KHARTOUM: Des frappes aériennes et tirs d'artilleries ont secoué samedi la capitale soudanaise où l'ambassade du Qatar a été saccagée par des hommes armés, illustrant le chaos qui règne désormais dans le pays après plus d'un mois de guerre.
Des habitants de la capitale ont fait état à l'AFP de "frappes aériennes" de plus en plus violentes faisant même "trembler les murs des maisons".
Ignorant les appels à la trêve, l'armée, dirigée par le général Abdel Fattah al-Burhane, et les paramilitaires des Forces de soutien rapide (FSR), du général Mohamed Hamdane Daglo, s'affrontent pour le contrôle des lieux stratégiques et de pouvoir.
Des bombardements ont lieu près du siège de la télévision publique, ont rapporté d'autres témoins, tandis que les deux camps continuent de revendiquer des victoires sur les réseaux sociaux et les médias.
Depuis leur début le 15 avril, les combats ont fait près d'un millier de morts et plus d'un million de déplacés et de réfugiés.

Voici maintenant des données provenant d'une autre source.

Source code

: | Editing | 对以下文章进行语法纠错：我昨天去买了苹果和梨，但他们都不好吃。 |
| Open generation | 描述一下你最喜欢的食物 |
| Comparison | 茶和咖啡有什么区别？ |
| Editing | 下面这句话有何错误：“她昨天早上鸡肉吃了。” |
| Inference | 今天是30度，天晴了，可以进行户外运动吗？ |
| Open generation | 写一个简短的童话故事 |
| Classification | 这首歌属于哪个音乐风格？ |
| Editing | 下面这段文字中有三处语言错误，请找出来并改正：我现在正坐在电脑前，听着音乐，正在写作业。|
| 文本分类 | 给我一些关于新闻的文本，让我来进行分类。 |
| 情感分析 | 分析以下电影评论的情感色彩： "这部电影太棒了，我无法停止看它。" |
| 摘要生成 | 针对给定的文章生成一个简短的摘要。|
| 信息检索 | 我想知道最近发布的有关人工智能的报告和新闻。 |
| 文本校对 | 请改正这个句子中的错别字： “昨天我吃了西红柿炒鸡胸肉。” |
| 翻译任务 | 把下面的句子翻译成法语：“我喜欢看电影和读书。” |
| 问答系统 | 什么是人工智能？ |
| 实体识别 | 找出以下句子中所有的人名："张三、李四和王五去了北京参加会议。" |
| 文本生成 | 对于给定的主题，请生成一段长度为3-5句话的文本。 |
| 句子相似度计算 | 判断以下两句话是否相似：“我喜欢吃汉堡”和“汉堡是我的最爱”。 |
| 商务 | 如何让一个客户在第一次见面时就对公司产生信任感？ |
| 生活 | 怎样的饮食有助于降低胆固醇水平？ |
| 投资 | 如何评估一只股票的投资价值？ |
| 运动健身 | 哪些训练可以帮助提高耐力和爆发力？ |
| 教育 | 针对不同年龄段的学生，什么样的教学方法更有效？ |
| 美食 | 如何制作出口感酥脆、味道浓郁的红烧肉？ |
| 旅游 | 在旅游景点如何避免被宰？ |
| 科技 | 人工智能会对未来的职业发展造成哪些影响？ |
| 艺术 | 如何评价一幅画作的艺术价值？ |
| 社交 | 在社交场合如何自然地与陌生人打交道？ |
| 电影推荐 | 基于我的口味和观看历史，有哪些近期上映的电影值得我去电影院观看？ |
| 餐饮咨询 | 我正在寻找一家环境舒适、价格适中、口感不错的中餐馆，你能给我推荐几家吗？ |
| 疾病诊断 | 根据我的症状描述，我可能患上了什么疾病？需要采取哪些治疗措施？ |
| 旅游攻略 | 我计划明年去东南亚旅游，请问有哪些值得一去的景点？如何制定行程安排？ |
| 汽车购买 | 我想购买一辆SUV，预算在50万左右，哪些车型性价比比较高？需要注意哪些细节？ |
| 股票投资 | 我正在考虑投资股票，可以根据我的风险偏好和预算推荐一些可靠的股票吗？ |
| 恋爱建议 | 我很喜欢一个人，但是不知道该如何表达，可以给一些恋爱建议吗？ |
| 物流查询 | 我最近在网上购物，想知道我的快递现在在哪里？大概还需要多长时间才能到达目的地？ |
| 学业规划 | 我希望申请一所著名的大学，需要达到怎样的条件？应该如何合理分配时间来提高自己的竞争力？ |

Alors que les négociations pour une trêve humanitaire piétinent, le général Burhane a nommé trois de ses fidèles au sommet de l'armée, limogeant vendredi le général Daglo de son poste d'adjoint au Conseil de souveraineté et nommant à sa place Malik Agar.
Armée «unifiée»
Cet ancien rebelle qui avait signé en 2020 la paix avec le pouvoir de Khartoum a annoncé samedi dans un communiqué au ton rassembleur, vouloir "arrêter la guerre et s'asseoir à la table des négociations".
"La stabilité du Soudan ne pourra être rétablie que par une armée professionnelle et unifiée", a-t-il indiqué en s'adressant au général Daglo.
C'est l'intégration des FSR dans l'armée qui a sonné le glas de l'union entre le général Burhane et le général Daglo, depuis le putsch de 2021, lors duquel ils avaient évincé ensemble les civils du pouvoir.
La lutte entre les deux hommes pour le pouvoir a fait plonger le Soudan dans le chaos. Des témoignages d'occupation de logements, de pillages et autres exactions se multiplient et les représentations diplomatiques n'ont pas été épargnées.
Samedi encore, le ministère soudanais des Affaires étrangères a accusé les "milices des FSR" d'avoir attaqué, vandalisé et pillé l'ambassade du Qatar à Khartoum, emportant ordinateurs et véhicules.
Khartoum avait déjà accusé les paramilitaires d'avoir attaqué des chancelleries évacuées: "les ambassades d'Inde et de Corée, le bureau culturel saoudien, la résidence des diplomates suisses et une section consulaire turque".
L'attaque n'a pas fait de victime, selon Doha qui avait déjà évacué le personnel de l'ambassade. Le ministère qatari des Affaires étrangères a dénoncé l'attaque , affirmant que son ambassade a été "prise d'assaut et vandalisée" par des "forces armées irrégulières".
Selon les experts, les deux généraux rivaux, sûrs de pouvoir l'emporter militairement mais jusqu'ici à forces égales, ont fait le choix d'une guerre longue plutôt que de concessions à la table des négociations.
Aides d'urgence
Si l'espoir d'une paix s'amenuise jour après jour, les initiatives régionales se multiplient pour parvenir à une trêve humanitaire.
Après avoir rencontré le président sud-soudanais à Juba mercredi, l'envoyé spécial du général Daglo s'est rendu à Kampala samedi où il a rencontré le président ougandais, d'après un communiqué des FSR.
L'émissaire de l'ONU pour le Soudan, Volker Perthes, resté dans le pays, s'est envolé samedi pour New-York où il doit s'adresser lundi au Conseil de sécurité.
Plus d'un Soudanais sur deux a besoin d'aide humanitaire, l'ONU a annoncé débloquer 22 millions de dollars d'un fonds d'urgence de l'ONU pour aider les Soudanais ayant fui vers les pays limitrophes.
Près d'un quart de cette somme sera utilisée pour répondre aux besoins des plus de 110.000 personnes ayant fui vers l'Egypte, grand voisin du nord, frappé par une grave crise économique.
Dans la région du Darfour (ouest) frontalière du Tchad, les combats "ont fait 22 morts" entre jeudi et vendredi et de "nombreuses familles ont dû fuir les obus qui tombaient sur leurs maisons" à Nyala, chef-lieu du Darfour-Sud, s'alarme l'ordre des avocats du Darfour.
Alors que les pays voisins redoutent une contagion, les Etats-Unis ont annoncé vendredi une aide de 103 millions de dollars en faveur du Soudan et des pays limitrophes pour faire face à la crise humanitaire.